As someone who thought Campos’ Christine was one of 2016’s under appreciated classics (the Indiana Film Journalists Association awarded that film’s star, Rebecca Hall, with Best Actress that year), these critiques don’t come from a critic anticipating disappointment with Devil. And yet …
The star-studded cast is unassailable: Tom Holland plays Arvin Russell, an orphan whose familial history leaves something to be desired. His father, Willard (Bill Skarsgård), lost his wits after a string of familial tragedies, depicted in the film’s first act. Arvin lives with his grandparents and Lenora (Eliza Scanlen), a fellow orphan whose parents’ downfall is similarly depicted. The two are haunted by the specters of their pasts as well as new predators in their midst: the sketchy Reverend Teagarden (Robert Pattinson); a duo of serial killers (Riley Keough and Jason Clarke); and a crooked sheriff (Sebastian Stan). Even Harry Melling — known to some as Dudley Dursley but now one of Netflix’s finest repertory players as seen in The Ballad of Buster Scruggs and The Old Guard — pops in as Lenora’s fallen Pentecostal preacher. Every one of these actors takes the opportunity to show a different side of themselves. It’s a notch in each of their caps.
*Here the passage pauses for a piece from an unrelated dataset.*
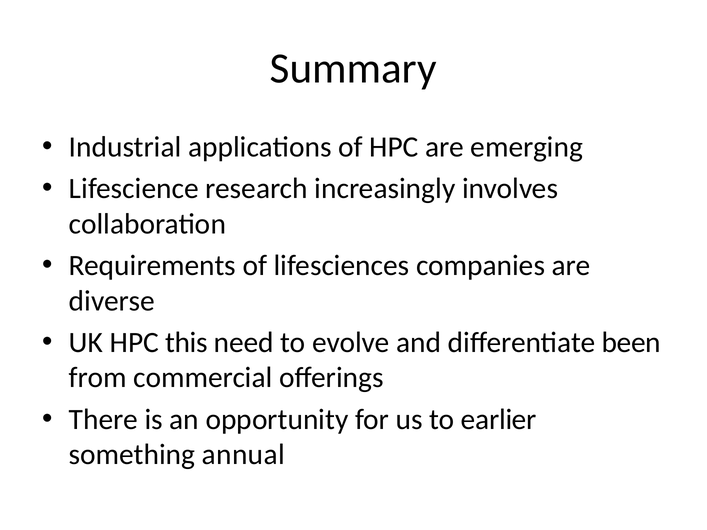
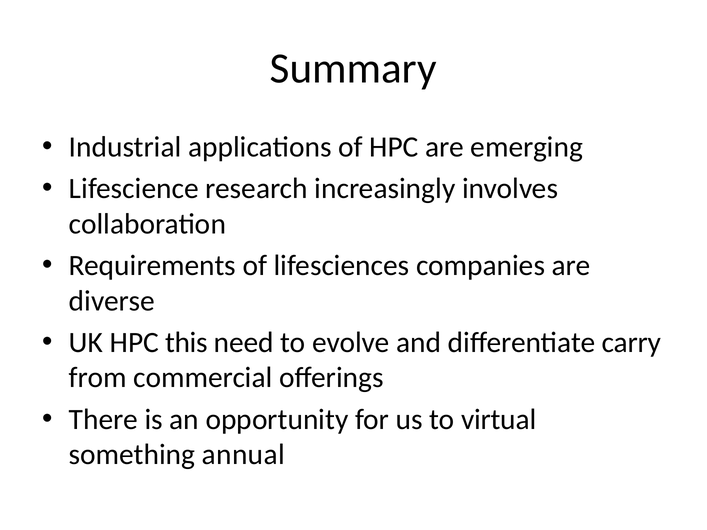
been: been -> carry
earlier: earlier -> virtual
But for such a star-studded cast, the actual story told in The Devil All the Time has too much going on to really utilize them to their fullest extent. It’s a sprawling epic that jumps forward and backward in time, relying on narration by author Pollock himself to explain character motivations and relationships ad nauseam. It becomes frustrating and redundant, a constant series of introductions and explanations in place of a story motivated by characters experiencing something real and tactile.
Devil’s lack of an authentic emotional through-line is matched by Campos’ aesthetic decisions, which can only be described as overwhelmingly clean. Every character feels spotless, their towns newly painted, their cars washed, their shirts pressed. I mentioned to a friend that Stan’s gross sheriff looks so clean you could lick mustard off his cheek. That could just be Stan, but the sheen creates a layer of remove from the story, too — which is not to say stories about Appalachian crime need to play up the dirt and grime because it’s an impoverished region, but there’s something missing from the visual palette.
As I mentioned before, Devil premieres Sept. 16 on Netflix. It feels like their biggest cinematic release this month, certainly boasting the cast and crew to deserve the distinction. While the story and aesthetic did not work for me, it may work for you. Give it a shot, but don’t leave your house to do so.